■ Your task: Only the lines holding "rounded" are wanted; find them in the listing and return each one.

■ Data to use:
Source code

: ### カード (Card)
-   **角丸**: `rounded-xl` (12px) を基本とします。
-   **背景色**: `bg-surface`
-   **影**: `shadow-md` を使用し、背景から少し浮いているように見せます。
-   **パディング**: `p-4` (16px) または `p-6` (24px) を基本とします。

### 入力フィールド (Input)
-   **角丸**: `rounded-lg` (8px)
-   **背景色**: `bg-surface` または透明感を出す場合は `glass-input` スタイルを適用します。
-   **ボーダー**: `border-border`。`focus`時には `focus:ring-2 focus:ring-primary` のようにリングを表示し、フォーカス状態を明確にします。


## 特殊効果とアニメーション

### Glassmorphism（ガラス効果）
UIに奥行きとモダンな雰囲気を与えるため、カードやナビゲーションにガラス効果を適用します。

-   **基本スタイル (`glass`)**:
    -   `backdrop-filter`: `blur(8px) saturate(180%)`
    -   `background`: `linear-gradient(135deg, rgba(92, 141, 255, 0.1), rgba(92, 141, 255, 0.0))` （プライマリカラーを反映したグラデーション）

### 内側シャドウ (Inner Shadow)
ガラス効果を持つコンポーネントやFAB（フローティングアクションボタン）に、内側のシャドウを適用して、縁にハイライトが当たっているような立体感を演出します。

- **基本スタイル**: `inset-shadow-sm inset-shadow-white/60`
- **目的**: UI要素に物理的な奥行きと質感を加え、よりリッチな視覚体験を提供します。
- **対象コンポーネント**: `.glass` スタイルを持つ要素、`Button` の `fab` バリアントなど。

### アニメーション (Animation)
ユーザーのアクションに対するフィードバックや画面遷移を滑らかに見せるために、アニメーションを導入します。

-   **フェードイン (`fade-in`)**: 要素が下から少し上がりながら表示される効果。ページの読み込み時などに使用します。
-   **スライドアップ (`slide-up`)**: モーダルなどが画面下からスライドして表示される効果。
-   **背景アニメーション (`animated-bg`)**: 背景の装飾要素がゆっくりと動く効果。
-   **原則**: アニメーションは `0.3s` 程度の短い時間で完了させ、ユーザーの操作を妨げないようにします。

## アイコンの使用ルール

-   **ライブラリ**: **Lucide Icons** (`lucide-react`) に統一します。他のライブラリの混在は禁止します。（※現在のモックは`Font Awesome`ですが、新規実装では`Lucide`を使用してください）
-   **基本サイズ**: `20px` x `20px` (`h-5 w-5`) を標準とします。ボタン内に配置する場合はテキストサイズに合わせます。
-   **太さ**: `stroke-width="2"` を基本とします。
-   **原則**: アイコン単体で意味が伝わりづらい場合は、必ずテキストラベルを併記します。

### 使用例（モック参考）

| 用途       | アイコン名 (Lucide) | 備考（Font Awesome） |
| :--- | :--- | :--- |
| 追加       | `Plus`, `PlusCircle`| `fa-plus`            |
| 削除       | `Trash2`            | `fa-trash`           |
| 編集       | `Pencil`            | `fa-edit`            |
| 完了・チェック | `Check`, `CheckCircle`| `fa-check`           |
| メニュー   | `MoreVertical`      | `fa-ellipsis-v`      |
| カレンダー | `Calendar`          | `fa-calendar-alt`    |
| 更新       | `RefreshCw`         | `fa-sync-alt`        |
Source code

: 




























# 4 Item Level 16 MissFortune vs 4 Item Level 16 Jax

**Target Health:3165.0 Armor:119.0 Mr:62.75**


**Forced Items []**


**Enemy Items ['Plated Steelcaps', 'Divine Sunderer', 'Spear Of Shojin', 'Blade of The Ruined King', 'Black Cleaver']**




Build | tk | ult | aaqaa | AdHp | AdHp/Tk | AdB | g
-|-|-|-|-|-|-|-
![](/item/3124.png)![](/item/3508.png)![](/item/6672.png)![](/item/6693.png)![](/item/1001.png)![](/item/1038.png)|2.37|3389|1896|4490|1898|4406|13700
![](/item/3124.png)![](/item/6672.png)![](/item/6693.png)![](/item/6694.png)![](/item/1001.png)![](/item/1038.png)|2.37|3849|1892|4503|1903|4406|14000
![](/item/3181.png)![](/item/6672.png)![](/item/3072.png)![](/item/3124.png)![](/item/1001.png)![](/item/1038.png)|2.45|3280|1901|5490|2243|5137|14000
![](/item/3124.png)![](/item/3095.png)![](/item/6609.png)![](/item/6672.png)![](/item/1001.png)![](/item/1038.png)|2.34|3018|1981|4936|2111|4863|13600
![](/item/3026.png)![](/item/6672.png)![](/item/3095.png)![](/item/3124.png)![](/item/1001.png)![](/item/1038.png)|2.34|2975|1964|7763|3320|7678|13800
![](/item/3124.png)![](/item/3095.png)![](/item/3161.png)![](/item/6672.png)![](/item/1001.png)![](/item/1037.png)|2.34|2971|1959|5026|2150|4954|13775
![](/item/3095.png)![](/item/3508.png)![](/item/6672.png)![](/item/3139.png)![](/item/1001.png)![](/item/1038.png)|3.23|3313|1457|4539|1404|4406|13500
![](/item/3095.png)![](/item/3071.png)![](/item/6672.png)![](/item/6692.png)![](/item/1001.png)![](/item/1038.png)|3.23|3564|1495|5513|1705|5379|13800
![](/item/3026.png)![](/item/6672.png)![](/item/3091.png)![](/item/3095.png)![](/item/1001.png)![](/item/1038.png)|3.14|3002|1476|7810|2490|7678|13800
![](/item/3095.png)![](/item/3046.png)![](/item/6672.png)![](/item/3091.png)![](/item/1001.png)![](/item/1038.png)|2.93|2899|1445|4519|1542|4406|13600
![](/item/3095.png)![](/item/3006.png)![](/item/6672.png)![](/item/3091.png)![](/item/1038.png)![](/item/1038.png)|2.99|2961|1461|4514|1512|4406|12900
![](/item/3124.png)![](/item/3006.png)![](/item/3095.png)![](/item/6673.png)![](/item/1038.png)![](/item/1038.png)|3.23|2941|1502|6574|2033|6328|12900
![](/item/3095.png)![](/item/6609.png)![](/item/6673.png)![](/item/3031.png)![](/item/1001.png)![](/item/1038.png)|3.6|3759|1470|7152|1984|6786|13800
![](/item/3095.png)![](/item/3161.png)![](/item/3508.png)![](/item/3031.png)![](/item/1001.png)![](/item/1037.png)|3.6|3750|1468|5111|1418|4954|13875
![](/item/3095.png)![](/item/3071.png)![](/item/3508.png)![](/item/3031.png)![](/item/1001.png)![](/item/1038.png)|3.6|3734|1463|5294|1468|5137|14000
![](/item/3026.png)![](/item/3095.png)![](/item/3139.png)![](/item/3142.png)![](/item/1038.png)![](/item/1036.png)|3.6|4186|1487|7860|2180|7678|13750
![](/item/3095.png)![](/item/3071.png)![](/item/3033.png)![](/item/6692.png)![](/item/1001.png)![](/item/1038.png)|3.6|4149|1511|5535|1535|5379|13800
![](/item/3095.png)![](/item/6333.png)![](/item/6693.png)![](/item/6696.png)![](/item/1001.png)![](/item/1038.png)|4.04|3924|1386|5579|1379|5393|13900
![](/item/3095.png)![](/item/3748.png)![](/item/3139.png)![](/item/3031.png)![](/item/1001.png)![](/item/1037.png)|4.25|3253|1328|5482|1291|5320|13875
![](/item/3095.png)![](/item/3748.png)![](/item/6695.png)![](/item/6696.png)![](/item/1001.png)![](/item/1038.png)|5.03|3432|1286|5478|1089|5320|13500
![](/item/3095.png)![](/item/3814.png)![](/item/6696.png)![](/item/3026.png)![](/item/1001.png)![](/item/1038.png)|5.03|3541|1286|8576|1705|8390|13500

■ Response:
-   **角丸**: `rounded-xl` (12px) を基本とします。
-   **角丸**: `rounded-lg` (8px)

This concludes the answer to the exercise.